6.4. Naturalmente que o rigor e a continuidade da informação prestada pelas entidades
gestoras são aspectos primordiais para o IRAR, enquanto membro da “Comissão da
Seca 2005”, cumprir os objectivos acima citados.

30 de Setembro de 2005
O Conselho Directivo do IRAR
Jaime Melo Baptista
Dulce Álvaro Pássaro
Rui Ferreira dos Santos

Esta recomendação foi aprovada pelo Conselho Directivo do Instituto Regulador de Águas e Resíduos ao abrigo
do disposto nas alíneas i) e l) do artigo 11.º do Estatuto do IRAR, aprovado pelo Decreto-Lei n.º 362/98, de 18 de
Novembro, com as alterações introduzidas pelo Decreto-Lei n.º 151/2002, de 23 de Maio.

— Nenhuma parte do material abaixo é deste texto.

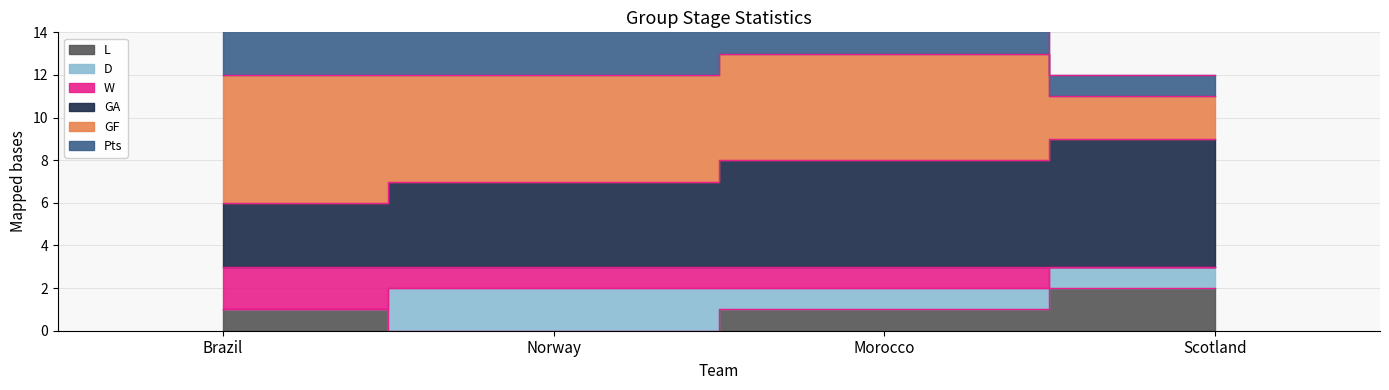

Which has a higher value, Brazil or Morocco?

Brazil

Ela sistematiza e actualiza todo um conjunto de orientações que o IRAR tem vindo a transmitir regularmente às
entidades gestoras dos sistemas multimunicipais e municipais de abastecimento público de água desde Janeiro
de 2005.
O texto desta recomendação foi elaborado pelo Departamento de Qualidade da Água do IRAR, com a
participação de Alexandre Milheiras Costa, Ana Martins, Cecília Alexandre e Luís Simas.